Dungeness has always been a peculiar place. Less a town, more a windswept cluster of low houses set on a thick shingle beach, overshadowed by a nuclear power station and served by a sole, winding road. It’s known as “Britain’s only desert” because of the scrubby shingle that stretches towards the coast. The film director and artist Derek Jarman famously lived out his final years in a cottage on the beach.
It’s also a headland on the Kent peninsula, which protrudes into the English Channel towards France, and one of the shortest crossings. Hundreds of the refugees headed for British shores have ended up on its beach over the summer. Yesterday the area had a record day, with the arrival of around 600 refugees, including babies and small children. Meanwhile, 27 people who were headed this way on 24 November perished as their boat capsized in the Channel.
Today Dungeness is bright, crisp, blustery and freezing cold: only a few have braved the beach. A tourist clutches her hood around her face. “We didn’t plan for this,” she laughs as a gust of icy wind threatens to push her over. Meanwhile, on the Dungeness Estate, The Pilot Inn is doing a roaring trade, serving fish and chips to dozens of older customers who came to “get some air”, but ended up sheltering from the biting wind.

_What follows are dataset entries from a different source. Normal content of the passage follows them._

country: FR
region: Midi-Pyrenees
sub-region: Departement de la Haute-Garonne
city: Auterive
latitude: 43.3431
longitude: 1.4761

Further onto the beach, two neon-vested men are standing outside the RNLI lifeboat station, with the unenviable job of loading the boats which carried the recently arrived refugees onto a truck. These boats, 10-metre inflatables in hard-to-spot khaki and black, are “top-spec”, says one. Some this summer have been more like “Airfix kits”.

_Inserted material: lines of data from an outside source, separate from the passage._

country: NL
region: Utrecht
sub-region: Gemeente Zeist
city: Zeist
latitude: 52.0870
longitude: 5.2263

The two men attach the boats to the lowloader before rolling them up like sleeping bags, squeezing the air from them. A sock lies in the bottom of one.
In their small community, Dungeness folk can be “quite tight-lipped”, says a dog walker on the beach, who has brought water and supplies here from her home near Rye. The few businesses in the town are tired of talking to journalists about the crisis. “I keep telling reporters: it’s too political,” says an exasperated worker at one. “I’m not being rude. But we’re a business and people have differing views.”

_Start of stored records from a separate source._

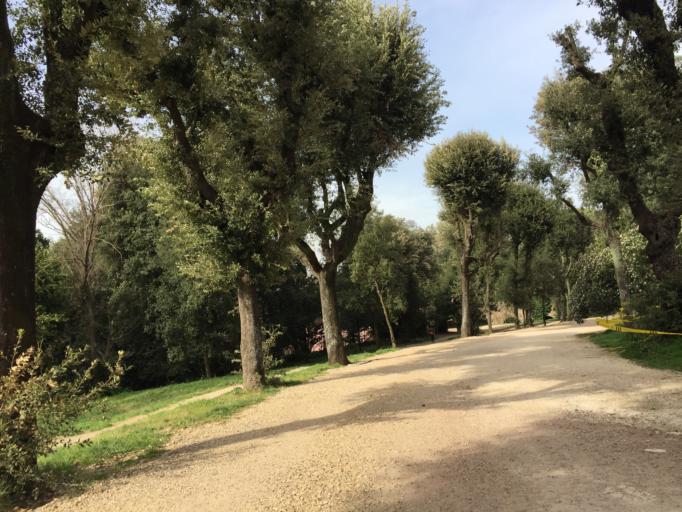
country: VA
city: Vatican City
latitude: 41.8875
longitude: 12.4541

One of her customers, Michael Brown, is less reluctant. He lives on the beach in nearby Greatstone, and says “hundreds” of migrants have landed in his garden this summer. He is sceptical of the way the new arrivals are being depicted in the media.
He says the people who have landed near his home have been “all young, fighting-age kids”. “They’ve got iPhones, they’ve got everything,” he adds.
“I’ve got friends in Dover with four kids, they can’t even get a council place. Yet the Afghans are coming today and getting housing. How is that right?”
The RNLI is a source of disagreement here. The charity, which is run and staffed by volunteers, has come under fire for what some – Brown included – perceive as helping refugees to arrive in the UK. A sign on the lifeboat station here has “taxi” scrawled across it in black marker.
“Boris [Johnson], the RNLI, will never get any contributions from me ever again – and loads of people are saying the same thing, particularly all down here,” he says, gesturing at the surrounding houses.
“Bearing in mind we live on the coast, so obviously we don’t want people drowning, we want the RNLI doing what it’s supposed to do. But they’re not. They’re going out, picking them up.”
Ian Fraiser, who is fishing with a friend, is more sympathetic. “They have jobs, they have things to do. The number of callouts they have now – and what they see and what they have to experience, they’ve got to keep their life going as well.”
Although Fraiser lives about half an hour away, he says he often comes on holiday to Dungeness. “I’m just fascinated by this place,” he says.
During a recent fishing expedition he witnessed “about 40 migrants coming in”. “You see it more and more and more, certainly over the last three months”.
“You see the lifeboat going out, and because generally they’re so low in the water, you don’t see them until the last minute.”
“The craft are getting bigger. It’s not little ones that come over – it’s 30-seaters.”
As the sun began to sink behind the power station, the two men finally lashed the last of the boats to the truck, and it bumped away from the lifeboat station. “Where are they going?” I asked. The man shrugged. “Usual place.”